Menurut Teguh, sistem tersebut diharapkan dapat mendeteksi hubungan keluarga secara otomatis melalui integrasi data kependudukan. Dengan demikian, proses pelimpahan porsi haji kepada ahli waris dapat dilakukan lebih cepat.
"RUU ini perlu mengakomodasi otomatisasi korelasi data keluarga dan data kematian sehingga pelimpahan porsi dapat diproses lebih cepat," ujar Teguh dalam rapat pleno bersama Baleg DPR RI di Kompleks Parlemen Senayan, Jakarta, Rabu (1/7/2026).
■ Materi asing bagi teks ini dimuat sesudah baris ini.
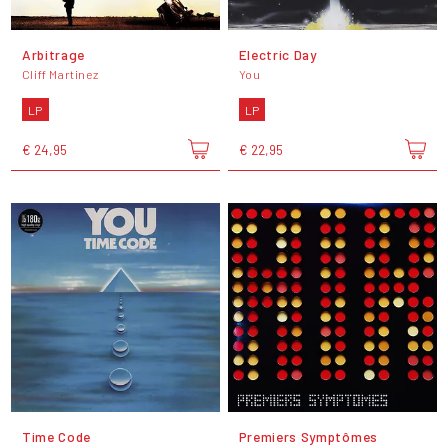
Arbitrage
Electric Day
Cliff Martinez
You
LP
LP
€ 24,95
€ 22,95
Time Code
Premiers Symptômes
Selain itu, Kementerian Haji dan Umrah juga menilai interoperabilitas lintas negara menjadi kebutuhan penting. Pasalnya, penyelenggaraan ibadah haji melibatkan pertukaran data dengan Pemerintah Arab Saudi melalui berbagai platform digital.
Baca Juga
BPKH Dorong Penguatan Regulasi untuk Jaga Keberlanjutan Keuangan Haji
"RUU ini juga perlu mengatur standardisasi data domestik agar dapat terintegrasi dengan sistem internasional seperti Nusuk dan E-Hajj tanpa mengorbankan kedaulatan data nasional," sambung Teguh.
Di sisi lain, data kesehatan jemaah juga dinilai perlu memperoleh perlindungan yang lebih kuat. Namun, akses terhadap data tersebut tetap harus tersedia secara cepat bagi tenaga medis yang bertugas di Indonesia maupun Arab Saudi.
Melalui penguatan regulasi tersebut, pemerintah berharap tata kelola data haji menjadi semakin efisien. Integrasi data juga diharapkan mampu meningkatkan kualitas pelayanan kepada jutaan calon jemaah yang masih berada dalam daftar tunggu keberangkatan.